[[ DATA RECORDS open ]]

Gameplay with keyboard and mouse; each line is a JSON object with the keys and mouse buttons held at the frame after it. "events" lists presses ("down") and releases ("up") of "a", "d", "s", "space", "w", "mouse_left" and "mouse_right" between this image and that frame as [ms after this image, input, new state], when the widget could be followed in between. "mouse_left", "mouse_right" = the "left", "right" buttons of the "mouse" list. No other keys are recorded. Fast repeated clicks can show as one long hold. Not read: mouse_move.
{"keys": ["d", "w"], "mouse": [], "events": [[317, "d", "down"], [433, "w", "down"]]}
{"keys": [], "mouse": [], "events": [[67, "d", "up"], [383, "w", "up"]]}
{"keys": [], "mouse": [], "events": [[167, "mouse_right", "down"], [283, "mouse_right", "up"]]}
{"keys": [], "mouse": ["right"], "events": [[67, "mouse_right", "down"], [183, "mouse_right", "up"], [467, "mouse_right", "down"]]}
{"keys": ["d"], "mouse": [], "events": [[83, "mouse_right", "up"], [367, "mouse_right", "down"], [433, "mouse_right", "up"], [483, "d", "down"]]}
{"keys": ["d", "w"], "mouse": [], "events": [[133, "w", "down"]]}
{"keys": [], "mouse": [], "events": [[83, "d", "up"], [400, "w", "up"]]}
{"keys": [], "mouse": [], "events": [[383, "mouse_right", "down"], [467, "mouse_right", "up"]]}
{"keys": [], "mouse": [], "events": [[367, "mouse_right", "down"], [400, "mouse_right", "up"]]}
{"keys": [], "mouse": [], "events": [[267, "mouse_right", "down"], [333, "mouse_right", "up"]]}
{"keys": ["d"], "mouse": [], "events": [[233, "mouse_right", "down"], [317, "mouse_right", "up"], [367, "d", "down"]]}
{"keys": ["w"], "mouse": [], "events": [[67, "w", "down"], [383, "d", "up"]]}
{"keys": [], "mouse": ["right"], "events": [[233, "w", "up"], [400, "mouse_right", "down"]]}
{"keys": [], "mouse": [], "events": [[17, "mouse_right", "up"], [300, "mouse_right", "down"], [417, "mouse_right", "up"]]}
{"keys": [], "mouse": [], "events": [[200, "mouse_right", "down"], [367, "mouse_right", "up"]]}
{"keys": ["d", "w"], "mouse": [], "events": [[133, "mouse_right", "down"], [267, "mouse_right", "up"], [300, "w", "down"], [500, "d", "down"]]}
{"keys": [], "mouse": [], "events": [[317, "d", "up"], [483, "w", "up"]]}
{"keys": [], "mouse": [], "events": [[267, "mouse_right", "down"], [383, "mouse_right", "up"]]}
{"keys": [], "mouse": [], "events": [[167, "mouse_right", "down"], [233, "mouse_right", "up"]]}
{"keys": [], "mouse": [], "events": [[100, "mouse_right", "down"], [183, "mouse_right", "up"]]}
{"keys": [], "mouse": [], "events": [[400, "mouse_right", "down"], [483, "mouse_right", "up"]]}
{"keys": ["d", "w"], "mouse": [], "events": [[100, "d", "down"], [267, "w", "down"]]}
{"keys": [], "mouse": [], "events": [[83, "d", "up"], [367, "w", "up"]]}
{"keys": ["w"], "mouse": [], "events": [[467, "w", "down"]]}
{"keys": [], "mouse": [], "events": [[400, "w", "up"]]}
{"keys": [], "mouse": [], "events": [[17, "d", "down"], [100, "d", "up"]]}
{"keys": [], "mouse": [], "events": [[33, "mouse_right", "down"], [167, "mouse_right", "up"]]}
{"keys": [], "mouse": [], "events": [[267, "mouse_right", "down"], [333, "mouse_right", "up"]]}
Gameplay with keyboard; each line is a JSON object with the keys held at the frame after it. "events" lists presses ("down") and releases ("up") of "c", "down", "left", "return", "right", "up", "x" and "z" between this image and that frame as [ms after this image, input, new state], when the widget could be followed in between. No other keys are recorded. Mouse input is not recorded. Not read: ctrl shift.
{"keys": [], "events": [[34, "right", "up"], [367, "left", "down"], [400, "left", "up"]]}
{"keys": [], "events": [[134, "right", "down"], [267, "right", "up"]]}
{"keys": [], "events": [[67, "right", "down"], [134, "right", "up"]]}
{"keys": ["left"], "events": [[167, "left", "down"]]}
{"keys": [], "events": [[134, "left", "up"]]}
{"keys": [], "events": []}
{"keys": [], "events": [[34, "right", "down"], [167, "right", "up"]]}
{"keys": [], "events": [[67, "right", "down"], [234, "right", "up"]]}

[[ DATA RECORDS closed ]]

▶ [EXERCISE BRIEF] Copy the records exactly, keeping every word in place.

▶ [RESULT OF THIS EXERCISE]
Gameplay with keyboard and mouse; each line is a JSON object with the keys and mouse buttons held at the frame after it. "events" lists presses ("down") and releases ("up") of "a", "d", "s", "space", "w", "mouse_left" and "mouse_right" between this image and that frame as [ms after this image, input, new state], when the widget could be followed in between. "mouse_left", "mouse_right" = the "left", "right" buttons of the "mouse" list. No other keys are recorded. Fast repeated clicks can show as one long hold. Not read: mouse_move.
{"keys": ["d", "w"], "mouse": [], "events": [[317, "d", "down"], [433, "w", "down"]]}
{"keys": [], "mouse": [], "events": [[67, "d", "up"], [383, "w", "up"]]}
{"keys": [], "mouse": [], "events": [[167, "mouse_right", "down"], [283, "mouse_right", "up"]]}
{"keys": [], "mouse": ["right"], "events": [[67, "mouse_right", "down"], [183, "mouse_right", "up"], [467, "mouse_right", "down"]]}
{"keys": ["d"], "mouse": [], "events": [[83, "mouse_right", "up"], [367, "mouse_right", "down"], [433, "mouse_right", "up"], [483, "d", "down"]]}
{"keys": ["d", "w"], "mouse": [], "events": [[133, "w", "down"]]}
{"keys": [], "mouse": [], "events": [[83, "d", "up"], [400, "w", "up"]]}
{"keys": [], "mouse": [], "events": [[383, "mouse_right", "down"], [467, "mouse_right", "up"]]}
{"keys": [], "mouse": [], "events": [[367, "mouse_right", "down"], [400, "mouse_right", "up"]]}
{"keys": [], "mouse": [], "events": [[267, "mouse_right", "down"], [333, "mouse_right", "up"]]}
{"keys": ["d"], "mouse": [], "events": [[233, "mouse_right", "down"], [317, "mouse_right", "up"], [367, "d", "down"]]}
{"keys": ["w"], "mouse": [], "events": [[67, "w", "down"], [383, "d", "up"]]}
{"keys": [], "mouse": ["right"], "events": [[233, "w", "up"], [400, "mouse_right", "down"]]}
{"keys": [], "mouse": [], "events": [[17, "mouse_right", "up"], [300, "mouse_right", "down"], [417, "mouse_right", "up"]]}
{"keys": [], "mouse": [], "events": [[200, "mouse_right", "down"], [367, "mouse_right", "up"]]}
{"keys": ["d", "w"], "mouse": [], "events": [[133, "mouse_right", "down"], [267, "mouse_right", "up"], [300, "w", "down"], [500, "d", "down"]]}
{"keys": [], "mouse": [], "events": [[317, "d", "up"], [483, "w", "up"]]}
{"keys": [], "mouse": [], "events": [[267, "mouse_right", "down"], [383, "mouse_right", "up"]]}
{"keys": [], "mouse": [], "events": [[167, "mouse_right", "down"], [233, "mouse_right", "up"]]}
{"keys": [], "mouse": [], "events": [[100, "mouse_right", "down"], [183, "mouse_right", "up"]]}
{"keys": [], "mouse": [], "events": [[400, "mouse_right", "down"], [483, "mouse_right", "up"]]}
{"keys": ["d", "w"], "mouse": [], "events": [[100, "d", "down"], [267, "w", "down"]]}
{"keys": [], "mouse": [], "events": [[83, "d", "up"], [367, "w", "up"]]}
{"keys": ["w"], "mouse": [], "events": [[467, "w", "down"]]}
{"keys": [], "mouse": [], "events": [[400, "w", "up"]]}
{"keys": [], "mouse": [], "events": [[17, "d", "down"], [100, "d", "up"]]}
{"keys": [], "mouse": [], "events": [[33, "mouse_right", "down"], [167, "mouse_right", "up"]]}
{"keys": [], "mouse": [], "events": [[267, "mouse_right", "down"], [333, "mouse_right", "up"]]}
Gameplay with keyboard; each line is a JSON object with the keys held at the frame after it. "events" lists presses ("down") and releases ("up") of "c", "down", "left", "return", "right", "up", "x" and "z" between this image and that frame as [ms after this image, input, new state], when the widget could be followed in between. No other keys are recorded. Mouse input is not recorded. Not read: ctrl shift.
{"keys": [], "events": [[34, "right", "up"], [367, "left", "down"], [400, "left", "up"]]}
{"keys": [], "events": [[134, "right", "down"], [267, "right", "up"]]}
{"keys": [], "events": [[67, "right", "down"], [134, "right", "up"]]}
{"keys": ["left"], "events": [[167, "left", "down"]]}
{"keys": [], "events": [[134, "left", "up"]]}
{"keys": [], "events": []}
{"keys": [], "events": [[34, "right", "down"], [167, "right", "up"]]}
{"keys": [], "events": [[67, "right", "down"], [234, "right", "up"]]}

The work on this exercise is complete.